Pascale Lambrechts, la médecin du RC Toulon, elle, s'est constituée partie civile et se dit «abasourdie.» «Elle n'a pas fait preuve d'une once de malhonnêteté dans cette histoire, au contraire», soutient son conseil, Me Aurore Boyard. Yves Botto, le pharmacien, a été interrogé en avril par les enquêteurs. Il se mure dans le silence. Boudjellal parle pour lui et pour tous les autres. Il rapporte la stupéfaction de l'ancien ouvreur anglais du club Jonny Wilkinson quand il lui a raconté l'affaire par le menu lors d'un déjeuner, vendredi. «On est le club le plus contrôlé de France, on rajoute nos propres contrôles inopinés, on récupère à la salle de musculation les fonds de bouteilles. On les envoie au labo et on les fait analyser, ça coûte 150 euros par analyse. En dix ans, on a trouvé deux joueurs des îles [d'Océanie] qui avaient abusé de la marijuana. J'ai vingt joueurs qui participent au Mondial [du 18 septembre au 31 octobre] qui sont contrôlés, personne ne trouve rien. Comment croyez-vous qu'on ait pu mettre en place un dopage organisé ? Depuis huit ans ? Avec Jonny, on en a rigolé.»
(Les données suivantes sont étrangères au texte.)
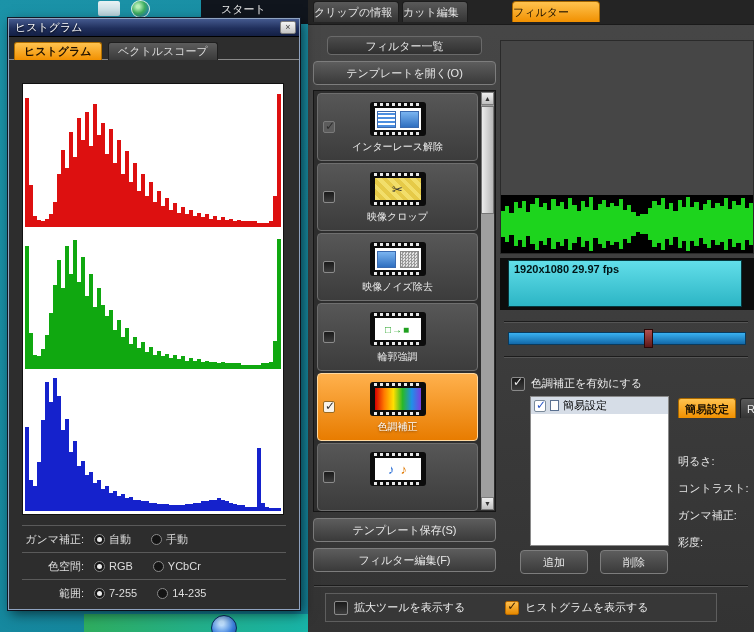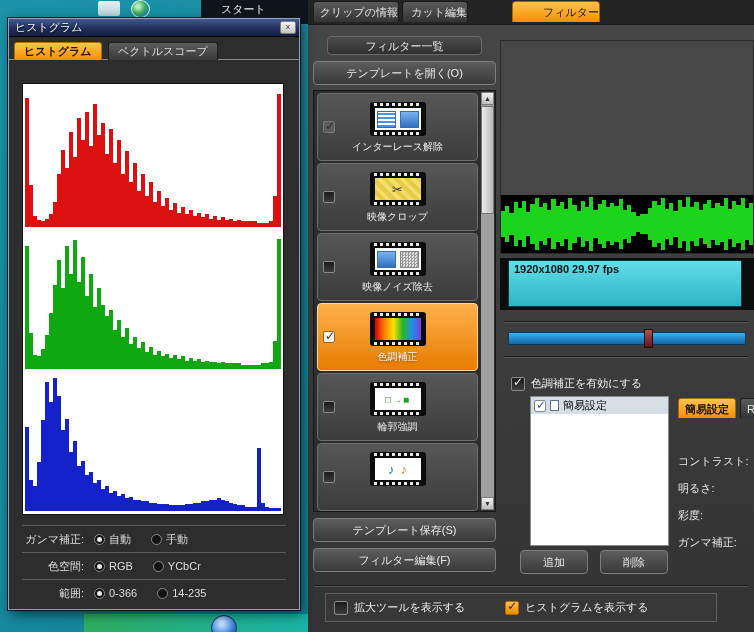"クリップの情報" .ttab { text-align: right -> left }
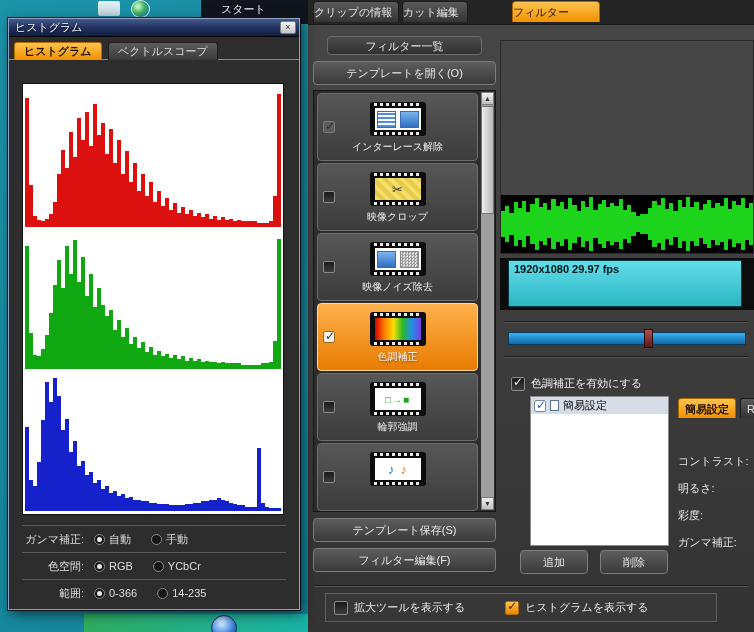"色調補正" div.fitem { order: before "輪郭強調" -> after "輪郭強調" }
Rigoler jaune, alors. Le dopage institutionnalisé dans une équipe du Top 14 est aussi peu probable qu'un slow de troisième mi-temps entre Bernard Laporte et l'ouvreur Frédéric Michalak. Mais à la marge, le danger rôde. Ces joueurs qui traînent dans les salles de fitness (quand ils ne les possèdent pas), à parfaire leur régime protéiné. Ceux qui traînent des blessures récurrentes et rêvent la nuit d'infiltration de corticoïdes. Ceux qui veulent revenir après de graves pépins… Le RC Toulon, rattrapé par la patrouille en 2012 avec les cas Steffon Armitage (Dafalgan à la codéine, finalement blanchi) et Eifion Lewis-Roberts (morphine, pseudo-éphédrine), le Stade toulousain, avec le talonneur sud-africain Chiliboy Ralepelle (positif à un stéroïde anabolisant), ont connu des avertissements.
A la fin de Rugby à charges, de Pierre Ballester, ouvrage le plus pointu sur la question du dopage et de la médicalisation dans ce sport, trois observateurs livrent un même sentiment : «Ça va péter, j'en suis convaincu, mais par un biais inattendu, comme ce fut le cas dans le cyclisme avec l'arrestation du soigneur de la Festina Willy Voet.» Les fausses ordonnances toulonnaises ne constituent sans doute pas ce «biais inattendu». Mais elles prescrivent une certaine humilité sur ce fléau guettant des gabarits toujours plus épais.